From: Robert J. Bradbury (bradbury@www.aeiveos.com)
Date: Mon Sep 13 1999 - 13:31:54 MDT
On Mon, 13 Sep 1999, Robin Hanson wrote:
> Right. Obviously the universe is very big, and we couldn't expect to
> see a single nano-alien half-way to the horizon. But we *can* say things
> about the aggregation of all aliens in a region. For example, aliens
> aren't intercepting more than 1% of the starlight from the nearest 100
> stars, at least if they re-radiate it at obvious IR temps. (For more
> examples like this, see: http://hanson.gmu.edu/filluniv.pdf)
>
I think I did read this paper quite a while ago (the date on the copy
I have saved is Sept. 1998). The problem seems to be the 1% argument
from Jugaku. I did investigate this a bit more completely and it seems
he got it from Papagiannis from "The Search for Extraterrestrial Life:
Recent Developments", 1985, pp. 263-270. Jugaku has been doing
Dyson "searches" for 15+ years based on the 1% assumption and has
looked at probably the number of stars you quote.
The problems with the Papagiannis argument are:
(a) He claims based on some simple calculations that you can't build
a solid Dyson sphere. These are correct only using his assumptions.
If you build a light enough Dyson sphere it can be supported by the
solar wind (with certain navigational problems). Pohl and Anderson
figured out how to solve the materials strength problems for a
heavier Dyson sphere in their book the "Cuckoo". While the
requirements are difficult to meet, Robert Freitas feels they
can be solved using momentum transfer technologies.
I've also never seen any calculations on variable thickness
Dyson spheres (as they finally figured out they had to do to
make Sky Hook cables work). So real "solid" Dyson spheres are
still a fairly open question.
(b) Papagiannis did "claim" without any calculations was that:
"What is possible, however is to have a large number of
independent space structures in orbit around the star, but
these would intercept only a relative fraction (~1%) of the
star's radiation. Consequently such stars, would display a
normal spectrum with only a small excess in the infrared."
This statement only appears valid if:
(1) you use the material to create planetoids that have gravity; or
(2) you create O'Neill type colonies out of all of the material.
So, you only get the 1% result if you *assume* that an ETC
must construct habitats for pitiful wet-nanotech like us.
If you assume they are only going to construct supercomputers
in space (that could care less about planetary gravity), then your
material gets spread out over a *much* larger area. Robert
Freitas has redone my rather simple calculations on the
Matrioshka Brain (layered nested shells of orbiting computer
platforms) and they do hold up. They can completely enshroud
the star. So then the questions become what is the power the
star is emitting and how much material do they have? Smaller
stars or more material make the power dissipation per m^2 by the
outermost layers lower and therefore the temperature as well.

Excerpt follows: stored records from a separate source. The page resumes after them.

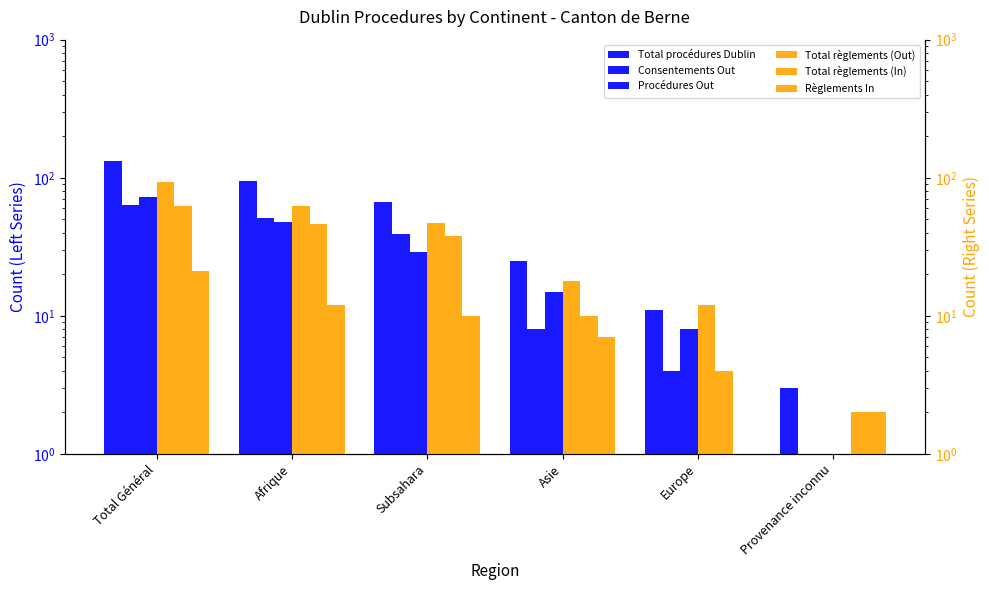

What value does the Procédures Out series have at Provenance inconnu?

1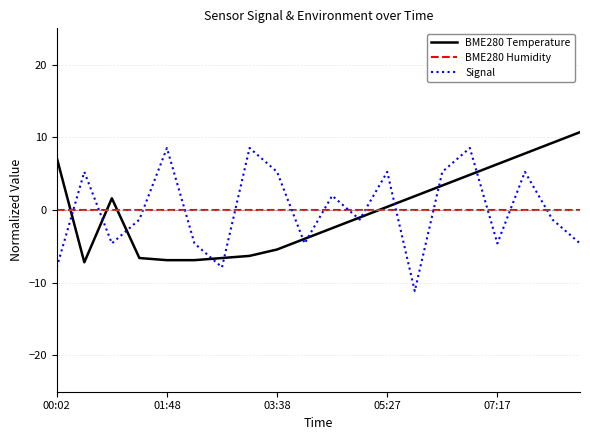

Reading left to right, what are all the values shown in this chart?

BME280 Temperature: 7.2	-7.2	1.6	-6.6	-6.9	-6.9	-6.6	-6.3	-5.4	-4.0	-2.5	-1.0	0.4	1.9	3.4	4.8	6.3	7.8	9.2	10.7
BME280 Humidity: 0.0	0.0	0.0	0.0	0.0	0.0	0.0	0.0	0.0	0.0	0.0	0.0	0.0	0.0	0.0	0.0	0.0	0.0	0.0	0.0
Signal: -7.9	5.3	-4.6	-1.3	8.5	-4.6	-7.9	8.5	5.3	-4.6	2.0	-1.3	5.3	-11.2	5.3	8.5	-4.6	5.3	-1.3	-4.6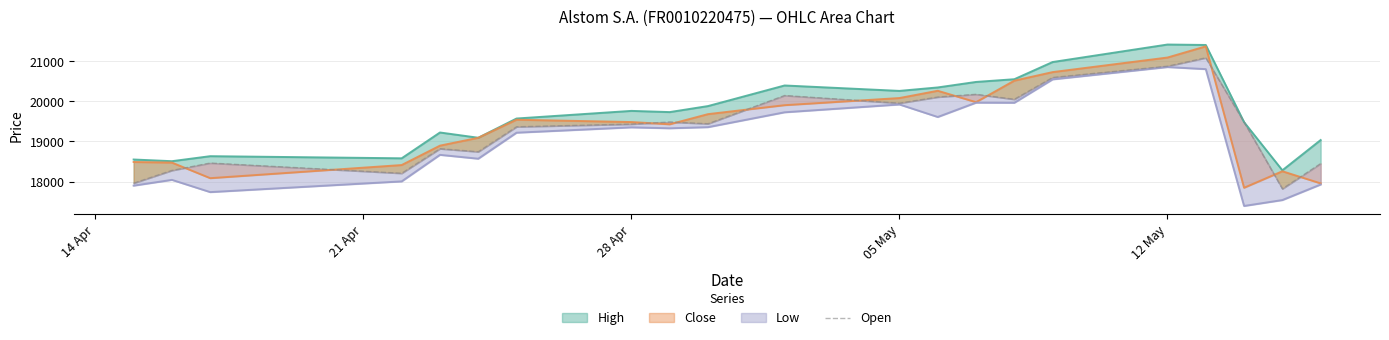

Does the chart have visible grid lines?

Yes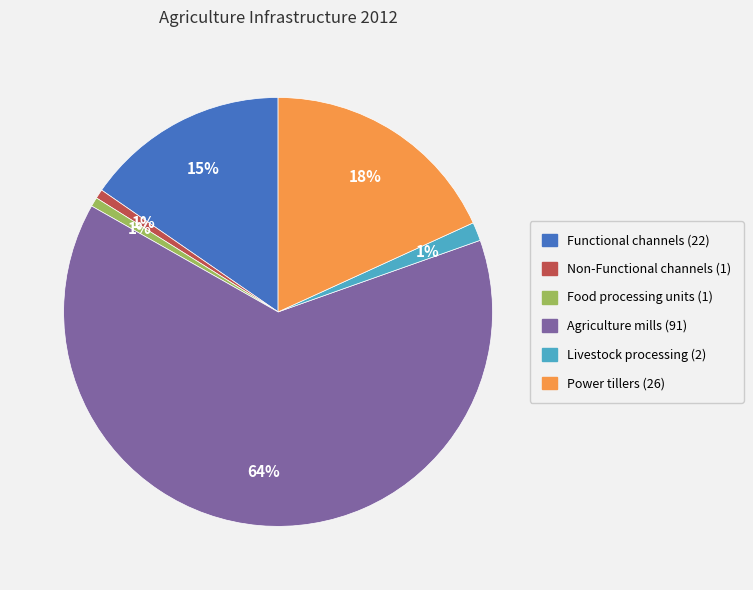

To the nearest percent, what is the difference between the largest and smallest slice percentages?

63%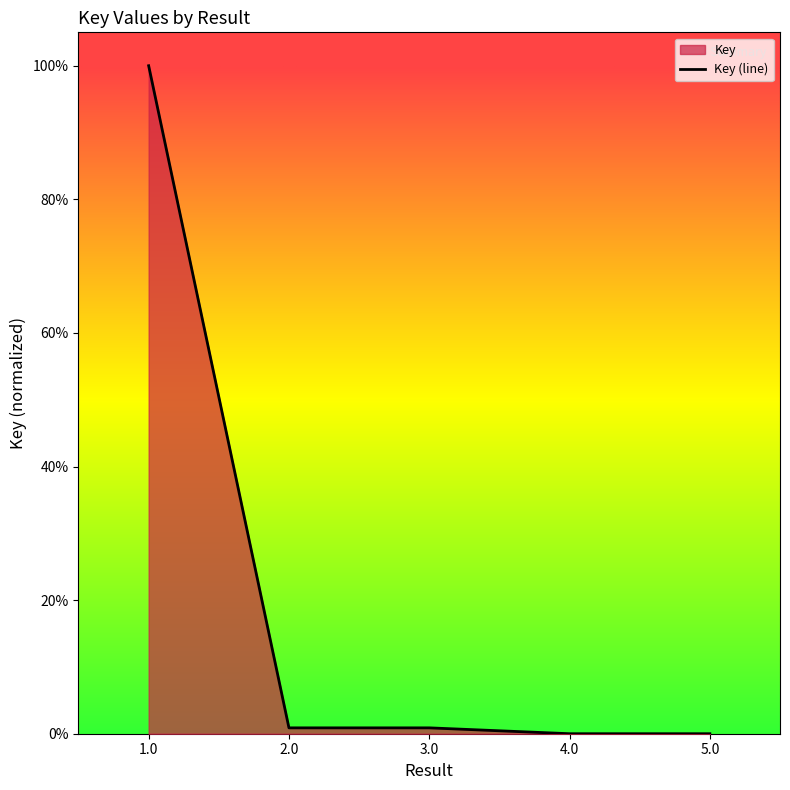

At which category does the chart reach its minimum across all series?

5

>From a theoretical standpoint (if you live long enough and grow
big enough *or* do stellar mining to reduce the power output
of your star *or* build the MBrain around a Gas Giant and use
it to fuel thermonuclear reactors) you can make your radiation
temperature *very* close to that of the background radiation
of the universe (2.7K). This is the most efficient situation from a
thermodynamic viewpoint, and therefore a goal advanced civilizations
would presumably strive for. Anders has discussed this somewhat
in his Jupiter Brain paper about the tradeoffs between small-hot
JBrains and large-cold Jbrains. I believe the natural evolution
is from small-hot JBrains *to* large-cold MBrains. Our telescopes
are so poor, we *cannot* detect most such objects *even* in our own
solar system. I have some articles discussing IR telescopes that
say the dust in our system would hide low power or distant sources
that have a temperature below 40-60K unless we put the telescope
near or beyond the orbit of Mars. Using our *best* telescopes,
I believe the best we can currently do is see newly formed (hot)
brown dwarfs with temperatures around 800-1000C out to a few
hundred light years.
The devil is in the details in these discussions and you have to
question the assumptions of people like Jugaku or Papagiannis
in light of technologies we can see on the horizon today.
I've been intending to write to Dr. Papagiannis to request his
actual calculations, but its not near the top of my todo list yet.